The decision was in the case of a crew member of a foreign ship who was hired by a Singapore ship management company to work on ships plying on international routes. The contract was issued by the Singapore company’s agent in India. The crew member was an NRI for the relevant year based on the number of days stayed in India. The salary was remitted directly by the company from its account in Singapore to the NRI’s non-resident (external) account with a bank in India.
The tax officer took the view that the salary was taxable in India, as the taxpayer was a resident of the country for the following reasons: he had other taxable income of pension and interest in India; the salary accrued in India since the contract was signed in India; and the salary was received in India since it was credited directly to a bank account here. The tribunal, however, held that merely because the taxpayer had some other taxable income in India did not mean he was a tax resident of India. Income accrued in India of non-residents is taxable in India, but that does not make them residents of India. Moreover, the taxpayer was not an Indian resident based on the number of days stayed here, which is the test for residence. The tribunal rightly held that signing of the contract in India did not mean that the salary accrued in India. The place where the services were rendered was the place of accrual for the salary—since the services were rendered abroad, the salary, too, accrued outside India. Addressing the tax officer’s contention that the salary was taxable in India as it was received in India, the tribunal took the view that “receipt” has to be considered in the context of the first occasion when the taxpayer gets control of the money—real or constructive control. Therefore, what is material is the receipt of income in its character as income, whether by the taxpayer or by his agent. There cannot be more than one receipt of income, and the same income cannot be taxed on multiple occasions.

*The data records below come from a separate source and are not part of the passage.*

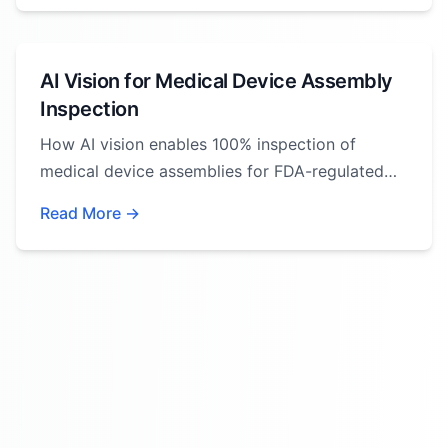
AI Vision for Medical Device Assembly
Inspection
How AI vision enables 100% inspection of
medical device assemblies for FDA-regulated
manufacturing.
Read More →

In this case, the taxpayer had a right to receive his salary in Singapore, the location of his employer, and it was as a matter of convenience that he chose to have the money transferred to India. The money was at his disposal in Singapore, and it was in exercise of this right to dispose of the money that it was transferred to India. The tribunal drew a fine distinction between receipt of an income in India and receipt of an amount in India, holding that the salary amount was received in India but the salary itself was received in Singapore.
The tribunal placed reliance on a Madras High Court decision, which had taken a similar view in the context of a foreign pension transferred to India. It held that the foreign salary income was not taxable in India, though remitted to India.
Many NRIs want to remit their entire salaries to India, but have to necessarily open a bank account abroad to save themselves from the Indian tax net. This decision is helpful for NRIs who may have requested their employers to directly remit their salary to India, without opening a bank account abroad. Whether this decision will be accepted by the tax authorities, or whether they will choose to litigate this issue all the way up to the Supreme Court, as they normally do, will be known later.
Should the taxability of an income depend upon where the bank account is opened for this purpose? Double taxation treaties rightly grant the benefit of an exemption based on different conditions, and not upon which bank account the amount is credited to. Since tax treaties override domestic tax laws in India, a taxpayer who has the advantage of a tax treaty can opt for it, and not pay tax on such salary remittances to India by his foreign employer. Access to tax treaties requires a taxpayer residency certificate of the foreign country, which is at times a difficult or expensive proposition. Further, India may not have tax treaties with certain countries. Many taxpayers, particularly crew members of foreign ships or foreign airlines, cannot get the benefit of tax treaties, as they are not residents in a particular country for a long period. To encourage such taxpayers to remit their entire salary to India, the Central Board of Direct Taxes should consider issuing a circular accepting this tribunal decision, so that they are not put through the hassle of litigation, just because they have been loyal citizens, choosing to have their entire savings transferred to India.